An answer was forming in his mind, but it was too ugly — too impossible. Something Jenna had said was bouncing around his skull like a pinball. It’s just … I’ve been on Roxy Choi’s balcony, and you have to be pretty clumsy to fall off it backward. He gagged again, but only bile was left in his throat. Maybe the real Lacey had been in danger. And maybe the danger came from her best friend. But it still didn’t make sense. If Jenna had been responsible for Lacey’s death, she’d want to conceal her involvement, not use a fake identity to invite a stranger to come sniffing around. Plus, Jenna might be off her rocker, but she wasn’t violent. Jason was certain of that. But Jason’s track record for certainty hadn’t been very good lately.

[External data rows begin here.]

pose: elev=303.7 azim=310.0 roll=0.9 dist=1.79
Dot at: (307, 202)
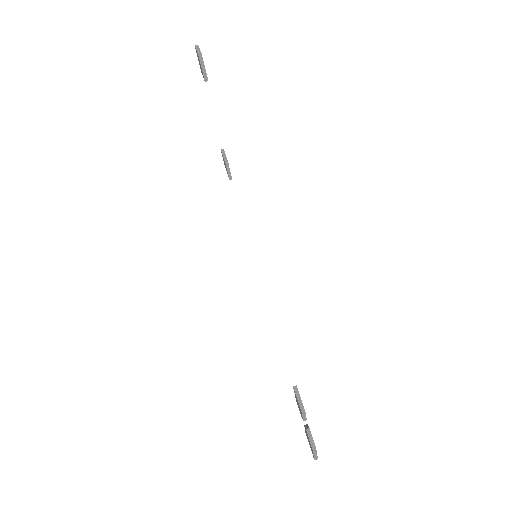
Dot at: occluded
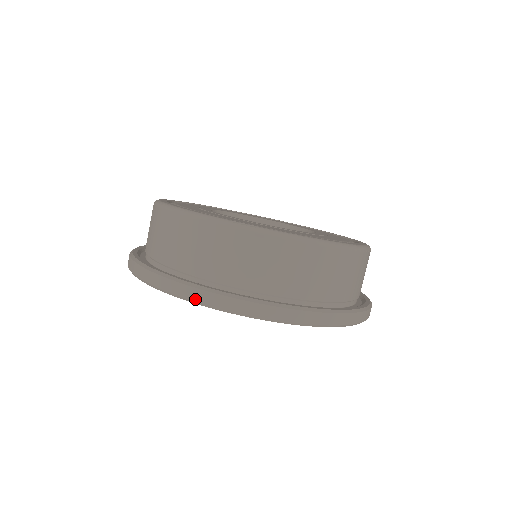
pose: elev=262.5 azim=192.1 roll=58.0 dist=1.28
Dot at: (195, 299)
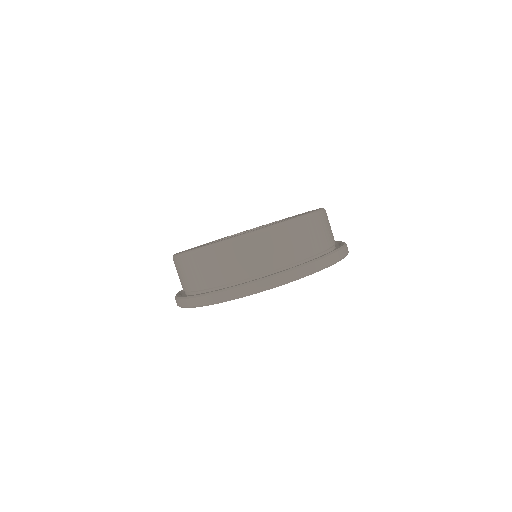
Dot at: (259, 289)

The whirlwind events of the last week kept swirling around and tangling themselves up in knots. First there was Troy, who had hidden his rocky romantic relationship with Lacey from even his closest friend. Troy prostrate and weeping at Lacey’s grave, apologizing over and over again. But the secrets Troy had been keeping weren’t secret at all — Jason had found the video of Troy with Lacey in Luke’s possession, which meant Luke knew they’d been together. Had he found out before or after Roxy Choi’s party? Judging from his reaction to Max in the video, he’d known about Lacey’s dalliances for a lot longer than anyone gave him credit for. And based on the fury Jason had been on the receiving end of at Lacey’s grave, Luke was capable of some extreme violence. Jenna had defended him, blaming his rage on his sister’s death, but Jenna was the least reliable of them all.